Privacy authorities in Canada and the United Kingdom have launched a joint investigation to assess the scope of sensitive customer information exposed in last year’s 23andMe data breach.
The Privacy Commissioner of Canada and The Information Commissioner’s Office (ICO) will also look into whether the company had adequate safeguards to secure customer data stored on its systems.
The joint investigation will also examine if 23andMe alerted affected individuals and the privacy regulators as required by Canadian and UK privacy and data protection laws.
“In the wrong hands, an individual’s genetic information could be misused for surveillance or discrimination. Ensuring that personal information is adequately protected against attacks by malicious actors is an important focus for privacy authorities in Canada and around the world,” said Privacy Commissioner of Canada Philippe Dufresne.
“People need to trust that any organization handling their most sensitive personal information has the appropriate security and safeguards in place,” UK Information Commissioner John Edwards added.

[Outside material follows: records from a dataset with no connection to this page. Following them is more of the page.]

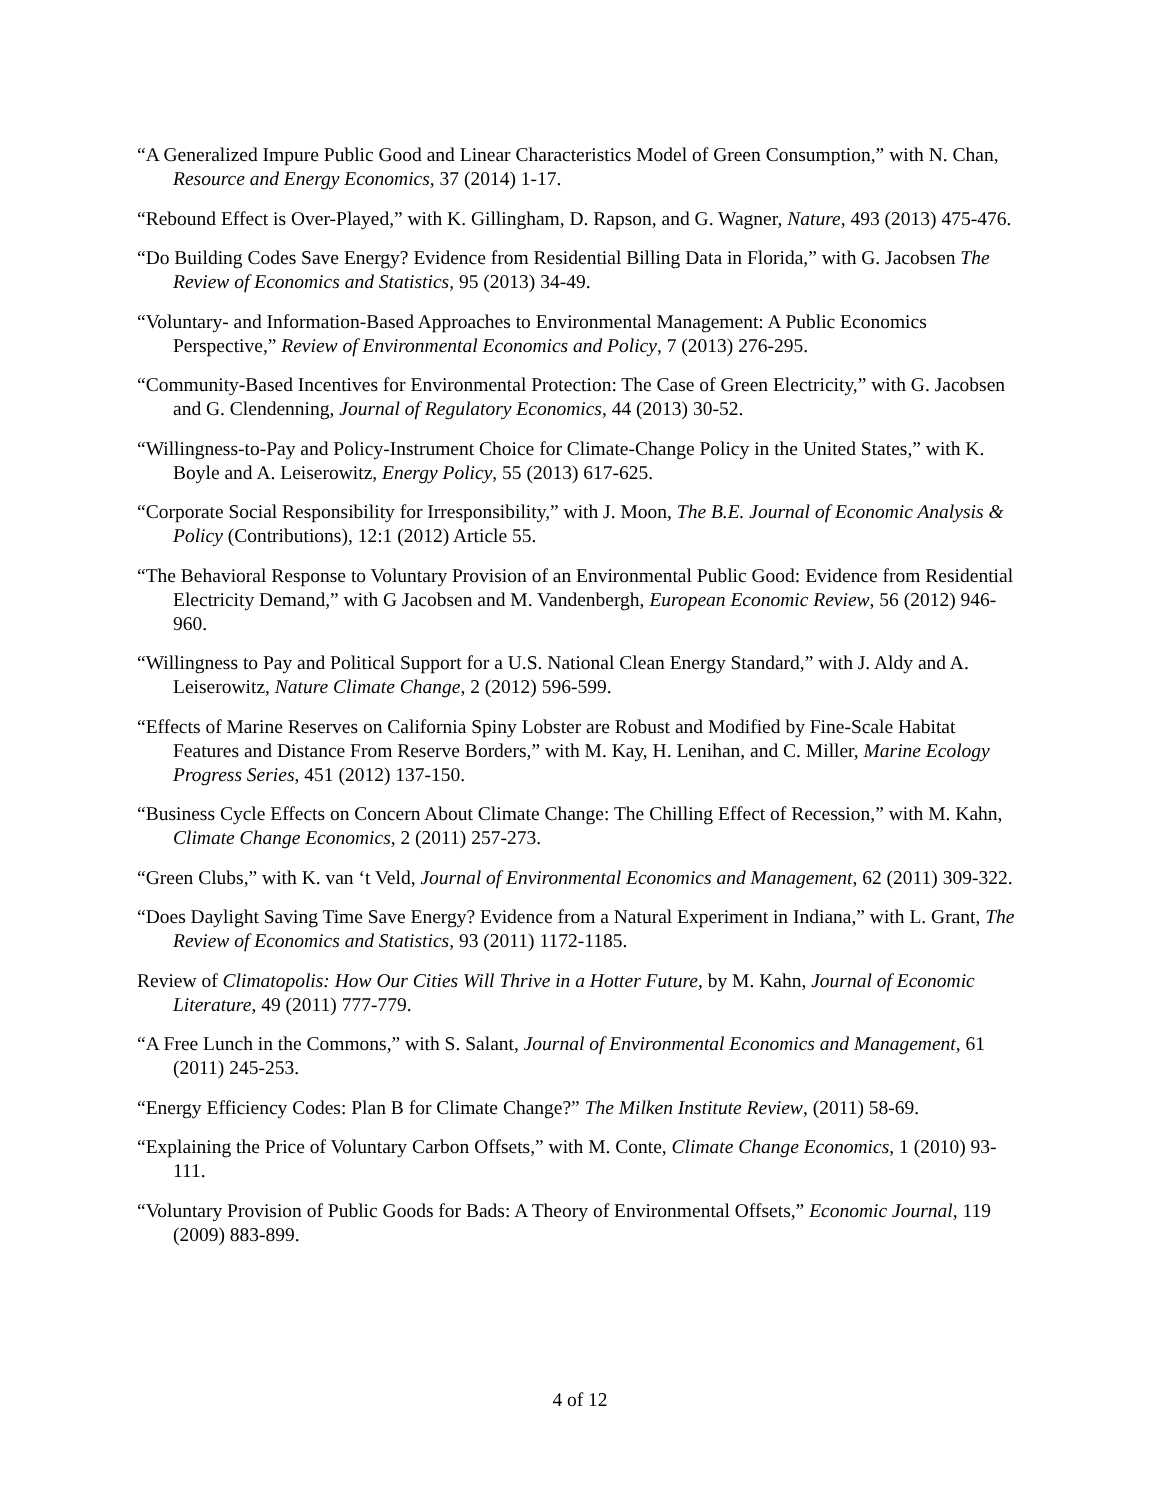“A Generalized Impure Public Good and Linear Characteristics Model of Green Consumption,” with N. Chan, Resource and Energy Economics, 37 (2014) 1-17.
“Rebound Effect is Over-Played,” with K. Gillingham, D. Rapson, and G. Wagner, Nature, 493 (2013) 475-476.
“Do Building Codes Save Energy? Evidence from Residential Billing Data in Florida,” with G. Jacobsen The Review of Economics and Statistics, 95 (2013) 34-49.
“Voluntary- and Information-Based Approaches to Environmental Management: A Public Economics Perspective,” Review of Environmental Economics and Policy, 7 (2013) 276-295.
“Community-Based Incentives for Environmental Protection: The Case of Green Electricity,” with G. Jacobsen and G. Clendenning, Journal of Regulatory Economics, 44 (2013) 30-52.
“Willingness-to-Pay and Policy-Instrument Choice for Climate-Change Policy in the United States,” with K. Boyle and A. Leiserowitz, Energy Policy, 55 (2013) 617-625.
“Corporate Social Responsibility for Irresponsibility,” with J. Moon, The B.E. Journal of Economic Analysis & Policy (Contributions), 12:1 (2012) Article 55.
“The Behavioral Response to Voluntary Provision of an Environmental Public Good: Evidence from Residential Electricity Demand,” with G Jacobsen and M. Vandenbergh, European Economic Review, 56 (2012) 946-960.
“Willingness to Pay and Political Support for a U.S. National Clean Energy Standard,” with J. Aldy and A. Leiserowitz, Nature Climate Change, 2 (2012) 596-599.
“Effects of Marine Reserves on California Spiny Lobster are Robust and Modified by Fine-Scale Habitat Features and Distance From Reserve Borders,” with M. Kay, H. Lenihan, and C. Miller, Marine Ecology Progress Series, 451 (2012) 137-150.
“Business Cycle Effects on Concern About Climate Change: The Chilling Effect of Recession,” with M. Kahn, Climate Change Economics, 2 (2011) 257-273.
“Green Clubs,” with K. van ‘t Veld, Journal of Environmental Economics and Management, 62 (2011) 309-322.
“Does Daylight Saving Time Save Energy? Evidence from a Natural Experiment in Indiana,” with L. Grant, The Review of Economics and Statistics, 93 (2011) 1172-1185.
Review of Climatopolis: How Our Cities Will Thrive in a Hotter Future, by M. Kahn, Journal of Economic Literature, 49 (2011) 777-779.
“A Free Lunch in the Commons,” with S. Salant, Journal of Environmental Economics and Management, 61 (2011) 245-253.
“Energy Efficiency Codes: Plan B for Climate Change?” The Milken Institute Review, (2011) 58-69.
“Explaining the Price of Voluntary Carbon Offsets,” with M. Conte, Climate Change Economics, 1 (2010) 93-111.
“Voluntary Provision of Public Goods for Bads: A Theory of Environmental Offsets,” Economic Journal, 119 (2009) 883-899.
4 of 12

“This data breach had an international impact, and we look forward to collaborating with our Canadian counterparts to ensure the personal information of people in the UK is protected.”
23andMe accounts breached in credential-stuffing attack
In January, Genetic testing provider 23andMe confirmed that the attackers stole health reports and raw genotype data of affected customers in a five-month credential-stuffing attack from April 29 to September 27.
The attackers used credentials stolen from other data breaches or compromised online platforms to breach 23andMe accounts.
Upon detecting the attack on October 10, 23andMe started requiring all customers to reset their passwords. Since November 6, two-factor authentication has been enabled by default for all new and existing customers.
The company disclosed in data breach notification letters sent to impacted individuals that some stolen data was posted on the BreachForums hacking forum and the unofficial 23andMe subreddit.
The leaked information included the data of 4.1 million people living in the United Kingdom and 1 million Ashkenazi Jews.
23andMe told BleepingComputer in December that the threat actors downloaded data for 6.9 million out of 14 million customers after breaching around 14,000 user accounts.
Approximately 5.5 million individuals had their data scraped through the DNA Relatives feature and 1.4 million via the Family Tree feature.
Due to the incident, multiple lawsuits were filed against 23andMe, prompting the company to update its Terms of Use on November 30 to make it harder for customers to join class action lawsuits.
However, 23andMe stated that the changes were made to make the arbitration process more efficient and more accessible for customers to understand.